What a beautiful gift in these difficult days.
@januaryjane We might have a thunderstorm today, but we would rather just have some rain. We are below normal rainfall, and they might declare the fire season earlier than 6/11. Thunderstorms are a neat thing, but not in this heavy timber area, where there are many lightening caused fires each year. Your rainbow sounds beautiful!
Ginger
I remember as a child sitting on the deck with my siblings during thunder storms. I've always loved the smell of rain. We would make up what things were causing the thunder and lightning. Thunder was God rearranging his furniture. I don't remember what we thought the lightning was.
Wildfires destroy a lot of timber and any structures are in its path. Some are lightning strikes, but too many are caused by careless campers and hunters, and worst of all are the work of an arsonist. A couple of years ago a teenager tossed some fireworks down the hill into the dry forest, and thousands of acres in the Columbia Gorge were lost. The store was heroically saved, but the trail to the falls was closed. The cost of fighting the fires is astronomical.

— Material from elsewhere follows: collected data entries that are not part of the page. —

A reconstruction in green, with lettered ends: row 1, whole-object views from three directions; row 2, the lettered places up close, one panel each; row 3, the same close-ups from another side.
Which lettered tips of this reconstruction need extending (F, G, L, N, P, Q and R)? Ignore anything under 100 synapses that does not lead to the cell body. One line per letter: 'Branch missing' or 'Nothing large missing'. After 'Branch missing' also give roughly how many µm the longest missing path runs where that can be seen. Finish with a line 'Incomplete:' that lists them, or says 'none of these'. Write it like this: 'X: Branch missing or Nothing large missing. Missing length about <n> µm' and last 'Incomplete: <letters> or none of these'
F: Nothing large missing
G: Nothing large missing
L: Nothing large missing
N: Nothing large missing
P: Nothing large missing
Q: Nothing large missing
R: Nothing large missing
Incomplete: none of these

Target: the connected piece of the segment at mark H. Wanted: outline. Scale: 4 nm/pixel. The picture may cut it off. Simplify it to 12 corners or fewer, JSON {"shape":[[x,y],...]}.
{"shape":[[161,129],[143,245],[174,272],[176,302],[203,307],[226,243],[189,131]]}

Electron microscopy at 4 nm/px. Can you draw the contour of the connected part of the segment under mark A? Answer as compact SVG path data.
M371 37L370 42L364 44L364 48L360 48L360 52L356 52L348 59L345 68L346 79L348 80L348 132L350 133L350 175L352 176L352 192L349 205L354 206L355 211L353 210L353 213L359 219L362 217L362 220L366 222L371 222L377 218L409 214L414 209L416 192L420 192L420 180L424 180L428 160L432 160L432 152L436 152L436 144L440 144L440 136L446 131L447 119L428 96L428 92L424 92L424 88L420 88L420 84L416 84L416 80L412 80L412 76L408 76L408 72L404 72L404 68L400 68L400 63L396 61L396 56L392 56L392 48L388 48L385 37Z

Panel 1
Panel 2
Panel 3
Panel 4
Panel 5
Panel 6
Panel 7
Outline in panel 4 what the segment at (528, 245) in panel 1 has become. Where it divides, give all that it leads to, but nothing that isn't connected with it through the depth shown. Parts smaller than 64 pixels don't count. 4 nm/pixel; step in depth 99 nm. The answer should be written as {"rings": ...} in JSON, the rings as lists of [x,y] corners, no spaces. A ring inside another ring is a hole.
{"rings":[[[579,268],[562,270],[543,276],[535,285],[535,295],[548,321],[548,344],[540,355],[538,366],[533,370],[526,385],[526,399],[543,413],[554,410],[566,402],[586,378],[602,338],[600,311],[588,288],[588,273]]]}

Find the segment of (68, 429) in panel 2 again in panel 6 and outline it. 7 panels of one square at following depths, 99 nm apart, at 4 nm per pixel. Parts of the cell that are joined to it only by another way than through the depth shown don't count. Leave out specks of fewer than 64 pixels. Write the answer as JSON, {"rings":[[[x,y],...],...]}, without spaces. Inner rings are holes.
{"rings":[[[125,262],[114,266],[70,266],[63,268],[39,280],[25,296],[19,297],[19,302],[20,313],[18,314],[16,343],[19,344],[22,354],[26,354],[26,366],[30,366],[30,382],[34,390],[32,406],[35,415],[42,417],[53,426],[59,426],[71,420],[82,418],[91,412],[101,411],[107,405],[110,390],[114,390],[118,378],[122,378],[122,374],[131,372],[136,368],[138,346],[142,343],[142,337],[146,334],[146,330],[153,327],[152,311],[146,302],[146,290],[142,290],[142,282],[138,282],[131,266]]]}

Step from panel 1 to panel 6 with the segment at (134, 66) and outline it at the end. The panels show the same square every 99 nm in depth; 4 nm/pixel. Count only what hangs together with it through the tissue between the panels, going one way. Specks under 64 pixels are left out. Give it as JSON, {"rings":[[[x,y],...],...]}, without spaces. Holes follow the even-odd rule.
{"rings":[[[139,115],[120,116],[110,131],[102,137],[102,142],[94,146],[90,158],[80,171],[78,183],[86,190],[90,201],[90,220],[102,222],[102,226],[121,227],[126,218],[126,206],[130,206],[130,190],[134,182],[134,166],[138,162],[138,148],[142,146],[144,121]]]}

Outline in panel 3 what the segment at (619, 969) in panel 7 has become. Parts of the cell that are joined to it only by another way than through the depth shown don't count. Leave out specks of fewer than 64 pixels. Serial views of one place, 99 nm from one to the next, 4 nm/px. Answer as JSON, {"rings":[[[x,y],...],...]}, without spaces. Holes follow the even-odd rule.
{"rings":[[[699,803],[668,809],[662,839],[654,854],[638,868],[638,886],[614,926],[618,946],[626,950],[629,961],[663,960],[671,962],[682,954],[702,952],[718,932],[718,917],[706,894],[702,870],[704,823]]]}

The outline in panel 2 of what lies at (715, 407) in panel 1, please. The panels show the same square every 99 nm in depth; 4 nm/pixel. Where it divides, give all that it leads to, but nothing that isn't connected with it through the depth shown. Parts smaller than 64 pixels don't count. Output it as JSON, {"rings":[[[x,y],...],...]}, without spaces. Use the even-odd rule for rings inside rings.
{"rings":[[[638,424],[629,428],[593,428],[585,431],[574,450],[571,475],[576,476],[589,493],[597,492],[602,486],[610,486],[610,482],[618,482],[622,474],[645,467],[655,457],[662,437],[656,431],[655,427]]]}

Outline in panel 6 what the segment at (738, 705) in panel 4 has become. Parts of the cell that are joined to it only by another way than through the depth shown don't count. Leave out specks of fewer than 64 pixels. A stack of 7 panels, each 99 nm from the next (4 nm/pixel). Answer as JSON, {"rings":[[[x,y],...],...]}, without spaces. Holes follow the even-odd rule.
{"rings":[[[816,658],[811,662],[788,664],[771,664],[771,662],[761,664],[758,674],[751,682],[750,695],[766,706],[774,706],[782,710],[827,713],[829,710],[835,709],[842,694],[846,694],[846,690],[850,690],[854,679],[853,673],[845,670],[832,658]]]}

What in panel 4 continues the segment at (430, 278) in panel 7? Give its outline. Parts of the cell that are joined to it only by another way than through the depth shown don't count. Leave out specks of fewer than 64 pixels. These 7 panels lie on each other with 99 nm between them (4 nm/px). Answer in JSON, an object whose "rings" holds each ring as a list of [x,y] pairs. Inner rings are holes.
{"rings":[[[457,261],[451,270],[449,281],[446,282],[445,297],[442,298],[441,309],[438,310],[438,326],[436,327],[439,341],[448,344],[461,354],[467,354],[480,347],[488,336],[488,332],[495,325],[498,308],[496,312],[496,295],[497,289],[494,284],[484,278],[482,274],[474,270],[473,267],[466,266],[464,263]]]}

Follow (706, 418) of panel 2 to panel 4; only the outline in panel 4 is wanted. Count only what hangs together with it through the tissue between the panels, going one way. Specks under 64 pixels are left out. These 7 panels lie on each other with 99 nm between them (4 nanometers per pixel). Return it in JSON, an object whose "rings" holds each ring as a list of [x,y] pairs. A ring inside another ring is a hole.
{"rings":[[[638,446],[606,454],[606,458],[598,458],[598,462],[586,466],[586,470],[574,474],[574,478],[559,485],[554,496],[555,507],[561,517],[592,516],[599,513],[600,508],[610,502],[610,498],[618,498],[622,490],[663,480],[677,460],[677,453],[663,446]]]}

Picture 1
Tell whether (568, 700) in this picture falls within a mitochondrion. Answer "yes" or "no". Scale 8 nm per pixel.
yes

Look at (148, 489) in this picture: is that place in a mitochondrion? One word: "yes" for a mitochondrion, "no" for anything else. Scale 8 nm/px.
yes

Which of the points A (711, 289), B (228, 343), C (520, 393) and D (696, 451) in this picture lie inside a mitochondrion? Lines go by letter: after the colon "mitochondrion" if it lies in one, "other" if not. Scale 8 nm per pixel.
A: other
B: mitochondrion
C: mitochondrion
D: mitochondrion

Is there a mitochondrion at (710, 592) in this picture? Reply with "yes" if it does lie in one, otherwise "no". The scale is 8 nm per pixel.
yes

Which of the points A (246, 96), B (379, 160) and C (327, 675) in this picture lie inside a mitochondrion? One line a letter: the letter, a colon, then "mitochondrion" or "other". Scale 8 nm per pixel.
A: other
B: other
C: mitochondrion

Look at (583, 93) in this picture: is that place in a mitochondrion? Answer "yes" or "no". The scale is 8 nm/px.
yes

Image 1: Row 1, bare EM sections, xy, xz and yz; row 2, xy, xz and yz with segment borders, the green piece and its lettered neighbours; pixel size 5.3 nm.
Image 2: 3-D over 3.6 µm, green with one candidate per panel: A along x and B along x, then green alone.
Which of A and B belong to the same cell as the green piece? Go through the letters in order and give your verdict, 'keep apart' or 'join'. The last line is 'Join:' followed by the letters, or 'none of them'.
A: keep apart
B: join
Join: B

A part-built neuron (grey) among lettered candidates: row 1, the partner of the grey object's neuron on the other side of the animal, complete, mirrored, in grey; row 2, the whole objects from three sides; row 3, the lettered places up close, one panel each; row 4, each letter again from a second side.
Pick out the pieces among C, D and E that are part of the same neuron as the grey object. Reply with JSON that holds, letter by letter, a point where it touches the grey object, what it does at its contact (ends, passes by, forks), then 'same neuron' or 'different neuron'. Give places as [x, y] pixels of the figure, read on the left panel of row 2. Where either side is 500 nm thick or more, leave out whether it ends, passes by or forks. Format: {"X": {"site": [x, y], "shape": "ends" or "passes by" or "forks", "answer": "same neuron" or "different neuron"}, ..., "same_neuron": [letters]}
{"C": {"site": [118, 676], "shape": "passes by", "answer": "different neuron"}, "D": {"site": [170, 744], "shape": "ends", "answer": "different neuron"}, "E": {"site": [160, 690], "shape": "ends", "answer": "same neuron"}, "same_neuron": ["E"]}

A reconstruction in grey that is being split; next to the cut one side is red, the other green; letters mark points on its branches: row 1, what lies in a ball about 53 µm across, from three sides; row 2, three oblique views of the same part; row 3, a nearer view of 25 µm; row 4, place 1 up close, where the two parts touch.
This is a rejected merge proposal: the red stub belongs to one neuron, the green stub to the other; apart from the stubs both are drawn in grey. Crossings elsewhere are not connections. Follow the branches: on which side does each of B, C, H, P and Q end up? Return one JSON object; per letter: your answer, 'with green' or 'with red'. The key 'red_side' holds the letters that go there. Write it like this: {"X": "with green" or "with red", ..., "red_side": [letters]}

But I always enjoy the gift of rainbows and the meaning and promise that they symbolize.
Jim
Jim,
Let’s not forget the Thomas,hill, and Wolsey canyon fires that destroyed California in late 2018. Homes burned down, the fires burned all the way to Malibu.
Besides all the wildlife lost, and many humans died in the fire, the fault was our local utilities, not keeping the brush, weeds off the area of their high power lines. It was found to be total neglect. More then one power company is found to be at fault.
I am reminded of the fires, since I do not have to look far to see neighbors homes yet to be rebuilt, some half rebuilt, as well as my own home still torn apart from the fire. My home has been in rebuild limbo since February due to the corona 19 virus.
The past 18 months have not been easy that for sure.
I might add some insurance companies are not so easy to deal with,while others are easy to work with.
Mine was somewhere inbetween.
@jimhd We had a short-lived rainbow right after our last heavy thunderstorm about 5:30pm. Our big Milepost 97 fire last year was caused by squatters on BLM land.
@funcountess The Thomas Fire was in Dec 2017. I was a quarter mile away. Many of my friends and co-workers lost their houses and everything they owned. Most of them are rebuilding, including my Tai Chi Chuan teacher, who is now 82.